Addressing a high-level debate on universal vaccination, Abdulla Shahid, highlighted the persistent inequity in access to these lifesaving medicines and the failure of the international community to protect everyone against the disease.
“Let me be clear: vaccine inequity is immoral, and it is impractical,” he said, speaking from the iconic UN General Assembly Hall in New York.
As of Friday, there were more than 428.5 million cases of COVID-19 globally, and 5.9 million deaths, according to the World Health Organisation (WHO).
Shahid said that although more than 10 billion vaccines had been administered around the world so far – enough to inoculate every person on the planet – some 83 per cent of the population of the African Union (AU) has yet to receive a single dose.
“It is not okay that 27 countries have vaccinated less than 10 per cent of their populations while others are rolling out boosters or lifting restrictions entirely,” he said.
Shahid convened the day-long debate to galvanise momentum towards ensuring everyone can receive vaccines, bringing together world leaders, senior UN officials, civil society and non-profit representatives, private sector stakeholders, front-line first responders and even celebrities.
“If the pandemic has shown us anything, it is the importance of collective action – that our strength lies in solidarity,” he said.
In a video message to the meeting, UN Secretary-General António Guterres called vaccine inequity “a moral indictment of our times”, as it costs lives, damages economies, and allows the virus to circulate and mutate.
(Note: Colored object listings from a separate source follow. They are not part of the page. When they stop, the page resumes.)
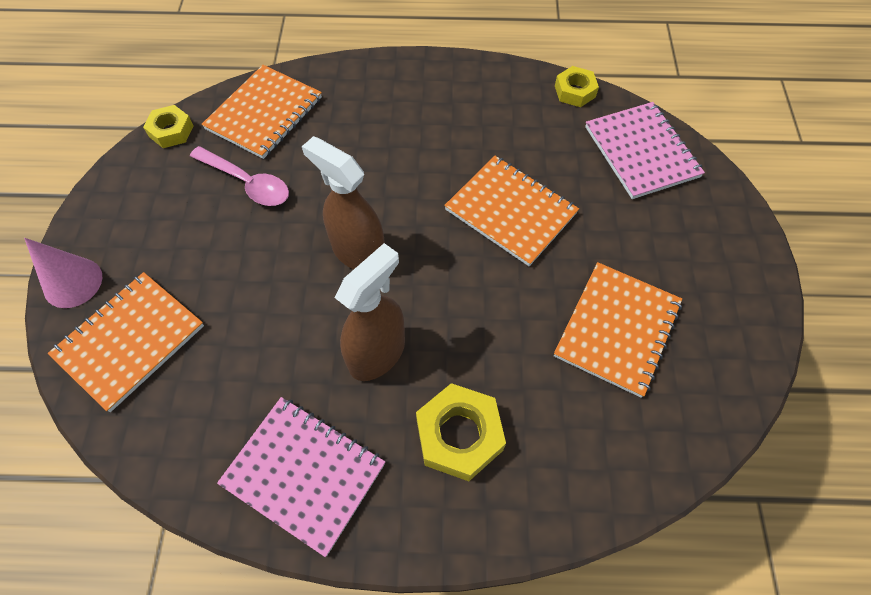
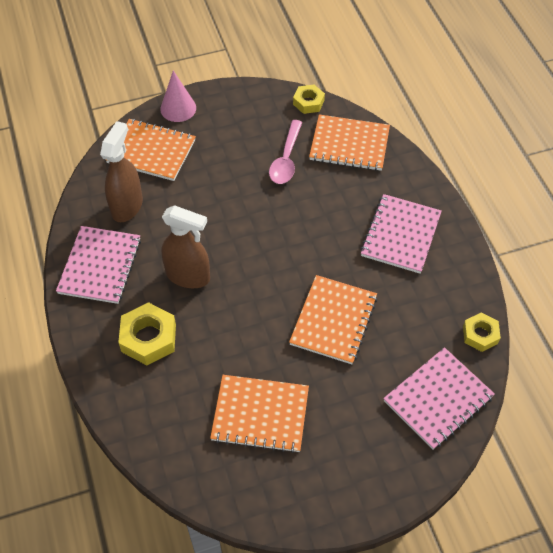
camera: 70 degrees right, 5 degrees down
(358, 252) = (258, 240): brown spray bottle -> brown spray bottle (127, 206)
(420, 111) = (400, 235): none -> pink notebook

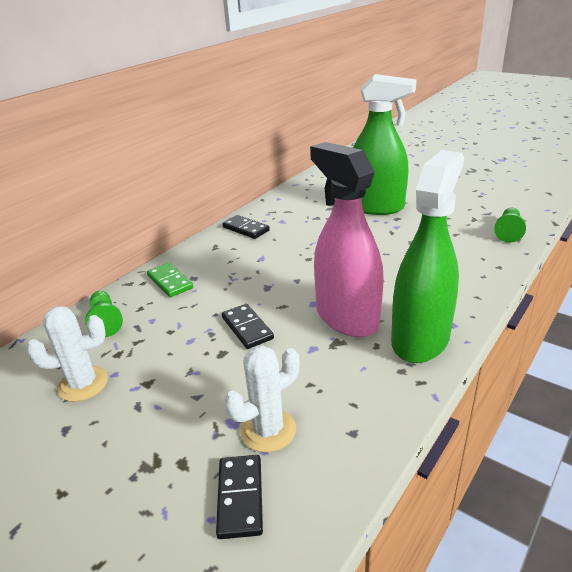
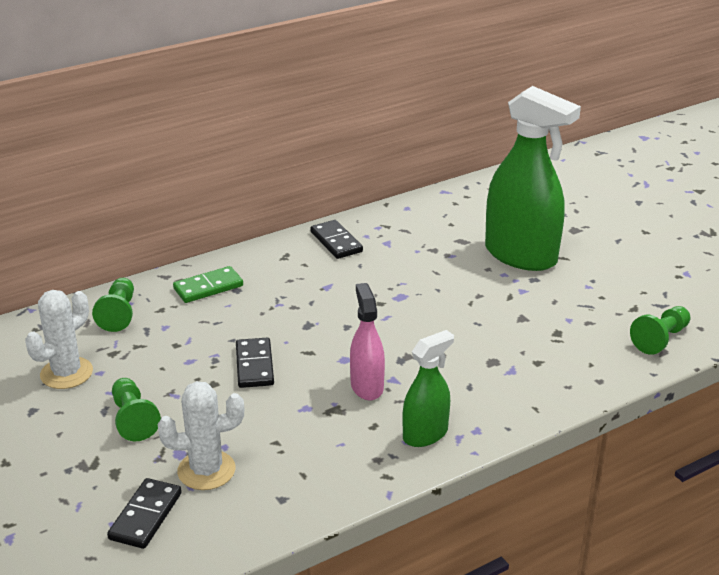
camera: 20 degrees right, 0 degrees up
(83, 384) = (66, 373): white cactus -> white cactus turned 60 degrees counterclockwise
(170, 282) = (208, 287): green domino -> green domino turned 75 degrees clockwise
(170, 405) = (133, 419): none -> green pawn
(346, 318) = (367, 386): pink spray bottle -> pink spray bottle, size x0.53
(420, 339) = (425, 434): green spray bottle -> green spray bottle, size x0.53

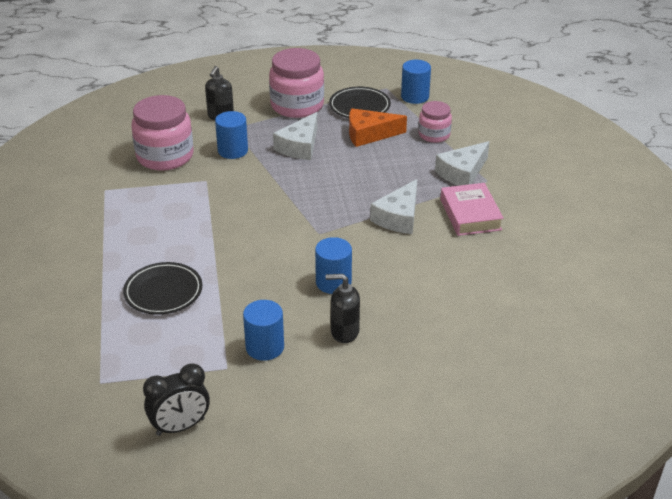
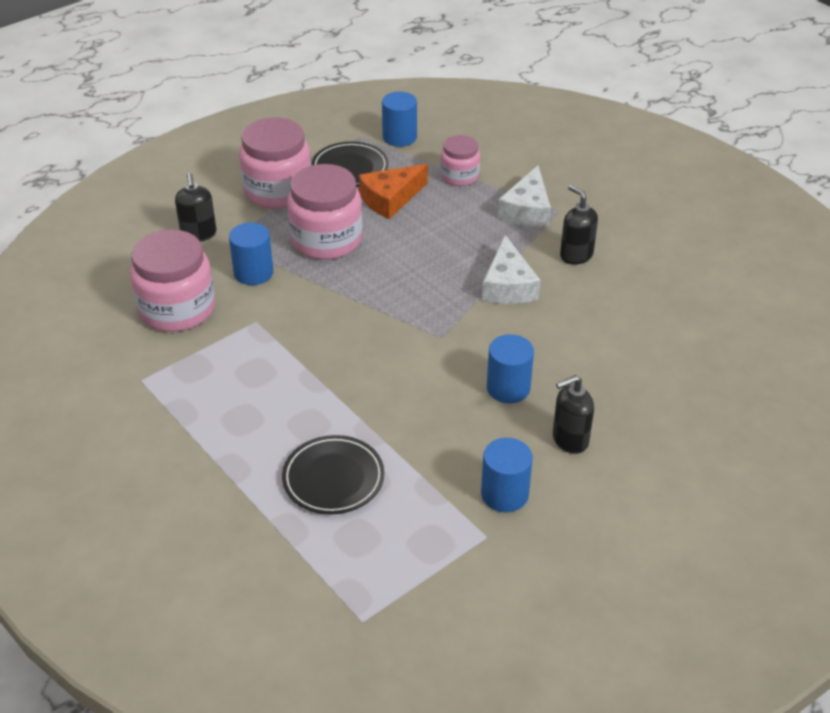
camera: 30 degrees left, 5 degrees up
(180, 427) = (500, 628): black clock -> none
(300, 146) = (326, 240): white cheese -> pink jar
(470, 214) = (576, 255): pink book -> black soap dispenser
For the UN chief, galvanising momentum means that countries step up vaccine dose-sharing, as well as donations, to the COVAX solidarity mechanism.
“It means manufacturers prioritising and fulfilling vaccine contracts with COVAX, ensuring full transparency on monthly production and creating the conditions for the local or regional production of tests, vaccines and treatments,” he added.
At the same time, pharmaceutical companies must share licences, know-how and technology to support vaccine production across regions.
Funding from donors and international financial institutions also needs to be ramped up, as does the fight against the “plague” of vaccine misinformation.
“We have seen hopeful progress when supply is secured and predictable … when doses are donated with ample shelf-life … and when there is a deep understanding of what a country needs to accelerate vaccinations,” Guterres said.
The President of the UN Economic and Social Council (ECOSOC), Collen Vixen Kelapile, addressed the dichotomy of the COVID-19 pandemic.
On the one hand, the crisis has shattered lives and livelihoods, among other fallouts, and wiped-out advances in achieving the Sustainable Development Goals (SDGs).
However, he added that it has also shown the best humanity can achieve, with the development of vaccines in record time.
“The extent to which we are able to ensure fair and equal access to the vaccines will determine the ability of the most vulnerable countries to recover from the pandemic.
“It will determine whether the world can truly overcome the pandemic and embark on a sustainable recovery and achieve the SDGs,” he said.